1. A positive current collector; and a positive active material layer formed on the positive current collector; as a positive electrode for a sodium secondary battery, The above positive active material layer comprises: a first positive active material layer formed on the positive current collector; and a second positive active material layer formed on the first positive active material layer. The first positive active material layer comprises a poly anionic positive active material, and The above second positive active material layer comprises an oxide-based layered positive active material, and A cathode for a sodium secondary battery, wherein the loading ratio of the first and second cathode active material layers is 0.5 to 1.5:

1.

2. In Paragraph 1, A positive electrode for a sodium secondary battery, wherein the total loading amount of the positive electrode active material layer is 2 to 10 mAh / ㎠.

3. In Paragraph 1, A cathode for a sodium secondary battery, wherein the above-mentioned polyanionic cathode active material comprises a polyanionic compound represented by Chemical Formula 1: <Chemical Formula 1> Na4M3(PO4)2P2O7 In the above chemical formula 1, M is Fe, Mn, Co, or Ni.

4. In Paragraph 1, A cathode for a sodium secondary battery, wherein the particle size (D50) of the above-mentioned polyanionic cathode active material is 5 μm to 15 μm.

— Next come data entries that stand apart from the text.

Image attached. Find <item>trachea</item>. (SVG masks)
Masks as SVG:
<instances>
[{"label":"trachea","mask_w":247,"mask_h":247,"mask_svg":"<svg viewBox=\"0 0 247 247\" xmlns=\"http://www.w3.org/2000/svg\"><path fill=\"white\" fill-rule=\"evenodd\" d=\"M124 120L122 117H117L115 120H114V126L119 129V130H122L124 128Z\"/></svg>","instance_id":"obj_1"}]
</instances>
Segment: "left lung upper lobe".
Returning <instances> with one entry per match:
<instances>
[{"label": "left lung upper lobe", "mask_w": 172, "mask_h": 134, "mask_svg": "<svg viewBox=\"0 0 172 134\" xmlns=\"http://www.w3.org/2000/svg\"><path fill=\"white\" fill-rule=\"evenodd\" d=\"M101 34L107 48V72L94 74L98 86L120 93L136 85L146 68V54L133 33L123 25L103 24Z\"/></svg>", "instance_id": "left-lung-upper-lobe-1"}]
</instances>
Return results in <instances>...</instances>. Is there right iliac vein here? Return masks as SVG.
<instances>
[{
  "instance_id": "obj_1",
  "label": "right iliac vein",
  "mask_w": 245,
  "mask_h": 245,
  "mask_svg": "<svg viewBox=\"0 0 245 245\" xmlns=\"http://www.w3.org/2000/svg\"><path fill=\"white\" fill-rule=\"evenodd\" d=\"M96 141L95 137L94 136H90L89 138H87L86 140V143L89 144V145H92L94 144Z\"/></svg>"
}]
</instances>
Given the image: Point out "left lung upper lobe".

5. In Paragraph 1, A cathode for a sodium secondary battery, wherein the above-mentioned polyanionic cathode active material is included in an amount of 90 to 99 weight% based on the total weight of the first cathode active material layer.

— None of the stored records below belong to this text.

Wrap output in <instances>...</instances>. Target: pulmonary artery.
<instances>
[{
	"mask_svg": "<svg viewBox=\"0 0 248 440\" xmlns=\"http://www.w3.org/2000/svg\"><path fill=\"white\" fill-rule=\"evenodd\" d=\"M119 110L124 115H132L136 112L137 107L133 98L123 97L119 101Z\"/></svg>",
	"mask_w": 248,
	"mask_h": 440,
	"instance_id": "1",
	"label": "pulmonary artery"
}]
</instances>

6. In Paragraph 1, A cathode for a sodium secondary battery, wherein the oxide-based layered cathode active material comprises an oxide-based layered compound represented by the following chemical formula 2: <Chemical Formula 2> And x Yes a Fe b Mn c I 1d I 2e O2 In the above chemical formula 2, M1 and M2 are different and are each selected from the group consisting of Cu, Zn, Co, Al, Mo, Ba, Mg, Ti, Al, Zr, Ca, W, Ce, Ta, Nb, V, Sc, Sr, B, F and P, 0.1 ≤ a ≤ 0.4, 0.1 ≤ b ≤ 0.4, 0.1 ≤ c ≤ 0.5, 0 ≤ d ≤ 0.1, 0 ≤ d ≤ 0.1, and a + b + c + d + e = 1.

7. In Paragraph 1, A cathode for a sodium secondary battery, wherein the particle size (D50) of the oxide-based layered cathode active material is 5 μm to 15 μm.

8. In Paragraph 1, A cathode for a sodium secondary battery, wherein the oxide-based layered cathode active material is included in an amount of 90 to 99 weight% based on the total weight of the second cathode active material layer.

9. A sodium secondary battery comprising the positive electrode, the negative electrode, a separator interposed between them, and an electrolyte according to claim 1.

10. In Paragraph 9, A sodium secondary battery in which the above-mentioned negative electrode contains hard carbon.